Thanks for the article. I tolerate cauliflower well as a food. I make "low carb cauli rice" and other low carb substitutes out of it. It also doesn't give me fiber type trouble. I discovered that if you have the blanching water infused with crushed caraway seeds, the cauliflower florets come out tasting sweet. Truly one of the best foods ever. Perhaps it is also time to re-learn how to make sauerkraut too. I love that stuff if it's homemade, but not so much the vinegary products sold in stores.

How to maximize the sulforaphane when cooking broccoli (or other crucifers):

http://www.sciencedaily.com/releases/2005/03/050326114810.htm

"the best way to prepare broccoli is to steam it lightly about 3 or 4 minutes--until the broccoli is tough-tender"


----------



## tummyrumbles (Aug 14, 2005)

A lot of studies also show that cruciferous vegetables have a high sulfur content which leads to hydrogen sulphide gas and this inhibits the production of butyrate, the main short chain fatty acid that is so beneficial for the colon. Cruciferous vegetables are also high FODMAPs - so either way they cause a lot of gas. The question is whether cruciferous veges and other high FODMAPs cause more harm than good, especially for people with IBS with a bacterial imbalance who can't digest these foods well.

It could be that bacterial dysbiosis is a primary cause of IBS. So many studies implicate a poor highly refined western diet, sugars, refined flours etc that poor diet is almost certainly the main reason for the overabundance of bad over good bacteria.

Most people with IBS find their symptoms are much worse if they eat high FODMAPs like cruciferous vegetables or a lot of fibre. This could be because they lack a healthy population of the good bacteria necessary to digest these foods. But good bacteria can repopulate and bad bacteria can die off if we change our diet.

A gradual reintroduction of cruciferous and other high FODMAPs is possibly the best way to improve IBS symptoms. The low FODMAP, low residue diet is only meant as a short term measure to reduce immediate symptoms of gas, and gas always increases colonic distress whatever your IBS type.

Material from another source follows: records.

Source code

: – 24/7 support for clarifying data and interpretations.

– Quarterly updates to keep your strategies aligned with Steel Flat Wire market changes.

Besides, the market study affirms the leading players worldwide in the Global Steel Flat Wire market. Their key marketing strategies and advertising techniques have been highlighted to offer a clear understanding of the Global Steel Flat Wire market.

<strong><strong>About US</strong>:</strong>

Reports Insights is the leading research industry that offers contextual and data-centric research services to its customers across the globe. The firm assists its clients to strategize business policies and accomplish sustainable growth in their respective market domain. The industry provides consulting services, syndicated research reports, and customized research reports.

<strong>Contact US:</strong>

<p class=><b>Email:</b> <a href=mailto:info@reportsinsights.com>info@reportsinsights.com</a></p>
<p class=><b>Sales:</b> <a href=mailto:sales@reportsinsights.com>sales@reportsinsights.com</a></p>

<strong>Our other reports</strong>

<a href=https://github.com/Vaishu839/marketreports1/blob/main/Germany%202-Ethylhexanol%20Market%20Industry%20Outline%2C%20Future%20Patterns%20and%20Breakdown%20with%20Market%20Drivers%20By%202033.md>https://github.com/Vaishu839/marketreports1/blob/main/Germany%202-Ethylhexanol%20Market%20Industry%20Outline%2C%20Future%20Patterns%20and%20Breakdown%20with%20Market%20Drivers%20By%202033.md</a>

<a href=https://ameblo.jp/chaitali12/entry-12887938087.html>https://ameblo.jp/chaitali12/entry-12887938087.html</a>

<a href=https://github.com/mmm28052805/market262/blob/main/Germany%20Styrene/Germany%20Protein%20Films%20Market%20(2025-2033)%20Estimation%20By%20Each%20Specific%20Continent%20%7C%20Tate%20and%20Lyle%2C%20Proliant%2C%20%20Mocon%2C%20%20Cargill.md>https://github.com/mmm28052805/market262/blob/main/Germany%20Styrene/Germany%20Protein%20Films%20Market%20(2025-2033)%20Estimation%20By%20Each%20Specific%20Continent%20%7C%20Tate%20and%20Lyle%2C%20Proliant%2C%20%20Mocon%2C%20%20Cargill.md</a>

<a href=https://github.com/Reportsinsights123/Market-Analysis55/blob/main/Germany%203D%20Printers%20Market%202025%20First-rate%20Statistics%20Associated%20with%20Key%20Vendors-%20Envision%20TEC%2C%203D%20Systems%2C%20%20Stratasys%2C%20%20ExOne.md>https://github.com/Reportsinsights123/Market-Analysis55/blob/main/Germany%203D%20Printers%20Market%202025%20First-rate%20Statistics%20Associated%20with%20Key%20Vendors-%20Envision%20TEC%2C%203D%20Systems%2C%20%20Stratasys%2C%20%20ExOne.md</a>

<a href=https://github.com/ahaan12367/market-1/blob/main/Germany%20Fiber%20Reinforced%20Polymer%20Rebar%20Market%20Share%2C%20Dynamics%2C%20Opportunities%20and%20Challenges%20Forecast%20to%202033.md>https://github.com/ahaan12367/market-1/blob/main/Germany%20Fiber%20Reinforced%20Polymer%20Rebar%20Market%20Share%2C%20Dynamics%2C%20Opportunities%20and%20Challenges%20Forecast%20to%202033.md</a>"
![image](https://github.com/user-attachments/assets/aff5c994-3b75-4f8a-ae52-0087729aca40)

The trick is to gradually introduce the least harmful high FODMAPs and this is more trial and error but generally I've found that initially at least, the oligosaccharides (legumes) create a lot more gas than certain fructans like wheat and certain cooking techniques like mashing, toasting etc can reduce the indigestible gasses even further.

Natural enzymes like paw-paw and natural probiotics like yoghurt seem to be fairly well tolerated by IBS sufferers.

The biggest problem foods are white, refined flours and sweets, which feed the bad bacteria and there's no reason to eat these at all. We do need to be able to get back to eating the prebiotics, the high FODMAPs that cause so much trouble for IBSers but this can't be hurried and slow and gradual seems to be best.


----------



## Nojokeibs (Apr 14, 2014)

Cauliflower, which is a traditional ancestral food for me, is only moderate in mannitol per serving. Yet I'm perfectly fine eating even larger amounts of it. I'm NOT fine if I eat any amount of sorbitol though, and they're both polyols. This just goes to prove that the fancy charts humans make don't reflect the digestive reality of each individual gut.

The only thing I can imagine is that maybe I am better able to absorb it, or I have exactly the right bacteria needed to breakdown and then absorb the mannitol without gas. But not sorbitol. This is lucky because I can have "cauli rice" and "cauli mashed potatoes."


----------